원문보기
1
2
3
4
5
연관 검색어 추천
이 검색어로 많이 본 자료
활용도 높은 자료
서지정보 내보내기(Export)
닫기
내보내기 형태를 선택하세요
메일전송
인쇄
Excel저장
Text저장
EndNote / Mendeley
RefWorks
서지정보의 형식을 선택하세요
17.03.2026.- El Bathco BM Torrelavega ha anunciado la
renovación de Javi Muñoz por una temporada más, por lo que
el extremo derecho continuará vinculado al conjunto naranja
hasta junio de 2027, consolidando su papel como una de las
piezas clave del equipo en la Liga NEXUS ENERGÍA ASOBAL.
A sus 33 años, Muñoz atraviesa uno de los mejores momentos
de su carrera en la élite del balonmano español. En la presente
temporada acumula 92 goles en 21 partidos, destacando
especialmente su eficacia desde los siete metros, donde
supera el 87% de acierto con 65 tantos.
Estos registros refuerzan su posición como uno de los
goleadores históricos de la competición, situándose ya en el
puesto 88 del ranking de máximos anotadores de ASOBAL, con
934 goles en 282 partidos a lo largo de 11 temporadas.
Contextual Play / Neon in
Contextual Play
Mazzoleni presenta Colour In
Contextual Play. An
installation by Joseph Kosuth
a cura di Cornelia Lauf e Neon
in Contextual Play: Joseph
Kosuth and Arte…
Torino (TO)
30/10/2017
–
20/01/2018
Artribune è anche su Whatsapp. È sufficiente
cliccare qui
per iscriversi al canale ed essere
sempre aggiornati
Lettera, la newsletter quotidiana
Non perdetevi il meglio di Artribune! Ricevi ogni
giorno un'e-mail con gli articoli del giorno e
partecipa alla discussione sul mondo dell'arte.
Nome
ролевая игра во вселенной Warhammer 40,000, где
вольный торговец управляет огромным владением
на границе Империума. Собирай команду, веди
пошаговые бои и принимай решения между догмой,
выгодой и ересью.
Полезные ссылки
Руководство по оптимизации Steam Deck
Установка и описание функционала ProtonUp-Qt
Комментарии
******
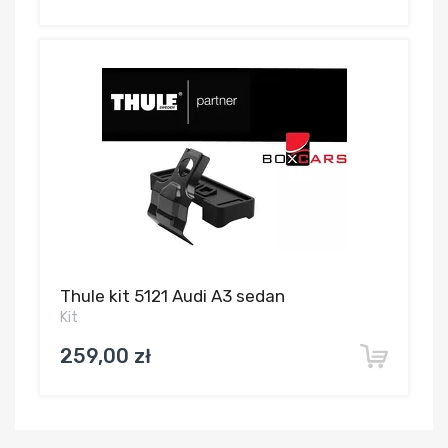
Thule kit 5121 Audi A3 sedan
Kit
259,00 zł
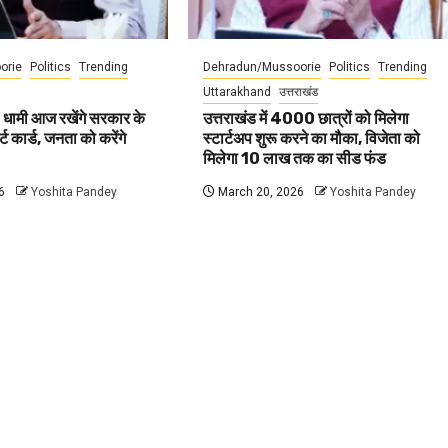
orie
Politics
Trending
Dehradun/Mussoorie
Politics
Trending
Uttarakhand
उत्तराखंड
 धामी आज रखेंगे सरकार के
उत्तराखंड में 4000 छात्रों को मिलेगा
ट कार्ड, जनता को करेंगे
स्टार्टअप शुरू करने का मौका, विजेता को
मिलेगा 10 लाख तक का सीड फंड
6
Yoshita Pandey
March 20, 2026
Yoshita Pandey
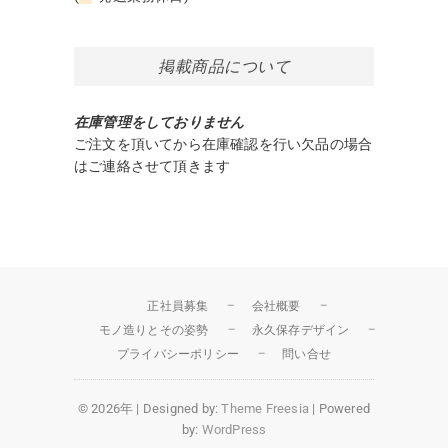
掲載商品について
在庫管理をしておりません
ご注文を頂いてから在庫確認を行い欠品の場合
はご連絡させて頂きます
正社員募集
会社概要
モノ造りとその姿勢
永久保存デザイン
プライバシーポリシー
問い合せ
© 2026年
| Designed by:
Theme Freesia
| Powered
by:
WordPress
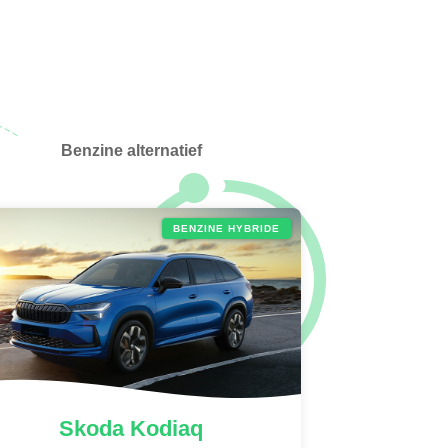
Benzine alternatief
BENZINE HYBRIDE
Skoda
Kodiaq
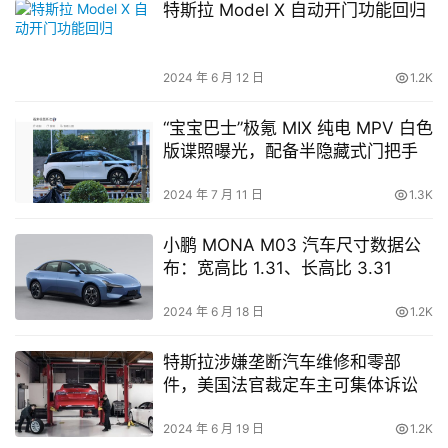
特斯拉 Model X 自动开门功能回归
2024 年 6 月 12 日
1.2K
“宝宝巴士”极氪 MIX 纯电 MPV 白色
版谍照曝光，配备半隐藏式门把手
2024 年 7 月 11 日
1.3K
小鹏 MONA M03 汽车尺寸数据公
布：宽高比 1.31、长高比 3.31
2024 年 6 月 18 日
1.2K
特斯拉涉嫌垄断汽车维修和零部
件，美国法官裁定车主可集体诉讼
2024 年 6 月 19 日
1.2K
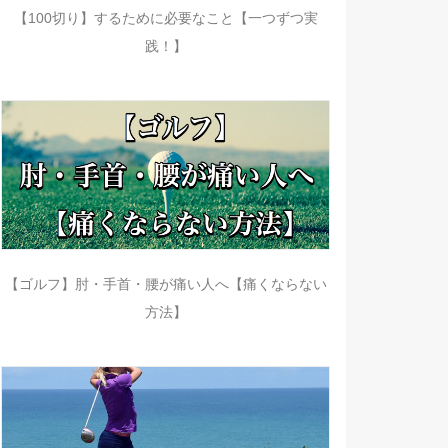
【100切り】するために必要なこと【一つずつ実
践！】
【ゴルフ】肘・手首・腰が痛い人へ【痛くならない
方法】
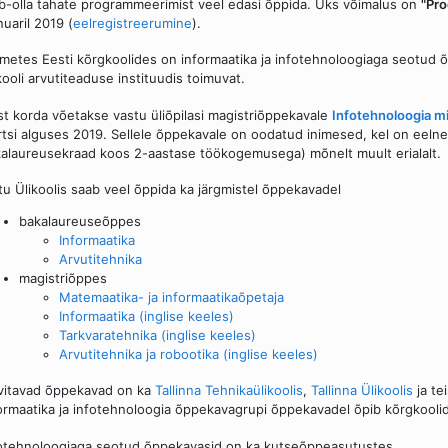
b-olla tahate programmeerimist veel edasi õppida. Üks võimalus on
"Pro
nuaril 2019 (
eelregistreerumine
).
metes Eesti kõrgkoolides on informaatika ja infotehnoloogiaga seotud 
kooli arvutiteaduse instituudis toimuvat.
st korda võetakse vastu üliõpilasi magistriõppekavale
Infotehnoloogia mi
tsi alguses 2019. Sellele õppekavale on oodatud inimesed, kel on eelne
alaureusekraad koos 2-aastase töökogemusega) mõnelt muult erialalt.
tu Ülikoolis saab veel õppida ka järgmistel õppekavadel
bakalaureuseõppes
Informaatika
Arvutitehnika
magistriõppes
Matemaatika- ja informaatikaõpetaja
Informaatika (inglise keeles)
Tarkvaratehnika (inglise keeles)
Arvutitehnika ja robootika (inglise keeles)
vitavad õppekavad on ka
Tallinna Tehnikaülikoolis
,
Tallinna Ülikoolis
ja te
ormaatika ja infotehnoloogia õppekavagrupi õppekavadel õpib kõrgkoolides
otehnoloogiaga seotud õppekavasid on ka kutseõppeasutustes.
******
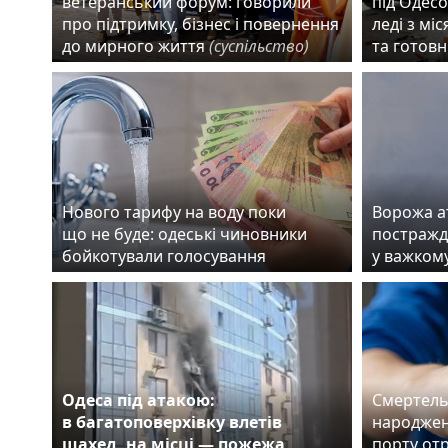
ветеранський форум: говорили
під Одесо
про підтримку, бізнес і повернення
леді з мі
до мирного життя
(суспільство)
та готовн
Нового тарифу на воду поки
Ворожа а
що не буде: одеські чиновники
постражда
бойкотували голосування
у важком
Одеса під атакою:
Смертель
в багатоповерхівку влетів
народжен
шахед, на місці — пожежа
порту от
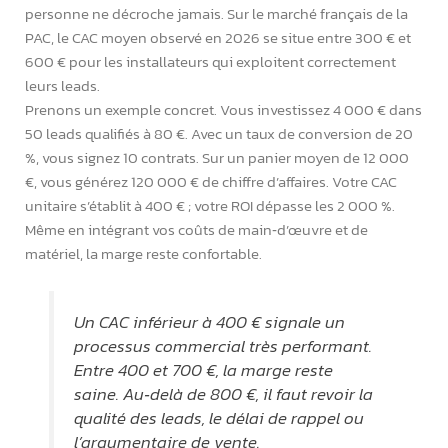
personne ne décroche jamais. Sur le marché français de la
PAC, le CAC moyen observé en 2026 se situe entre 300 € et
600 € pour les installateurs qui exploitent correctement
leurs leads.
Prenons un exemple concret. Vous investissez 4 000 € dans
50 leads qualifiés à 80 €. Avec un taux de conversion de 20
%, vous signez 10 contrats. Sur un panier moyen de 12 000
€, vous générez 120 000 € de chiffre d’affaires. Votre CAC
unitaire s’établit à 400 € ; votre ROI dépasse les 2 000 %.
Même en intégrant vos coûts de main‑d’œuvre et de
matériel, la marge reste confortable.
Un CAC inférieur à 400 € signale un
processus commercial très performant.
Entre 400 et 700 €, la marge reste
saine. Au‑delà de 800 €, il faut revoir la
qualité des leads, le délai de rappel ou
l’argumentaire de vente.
******
Display each row above that contains the word "kõrgkoolides"; a row counts only if the capitalization matches.

**EXERCISE RESPONSE**:
metes Eesti kõrgkoolides on informaatika ja infotehnoloogiaga seotud 
ormaatika ja infotehnoloogia õppekavagrupi õppekavadel õpib kõrgkoolides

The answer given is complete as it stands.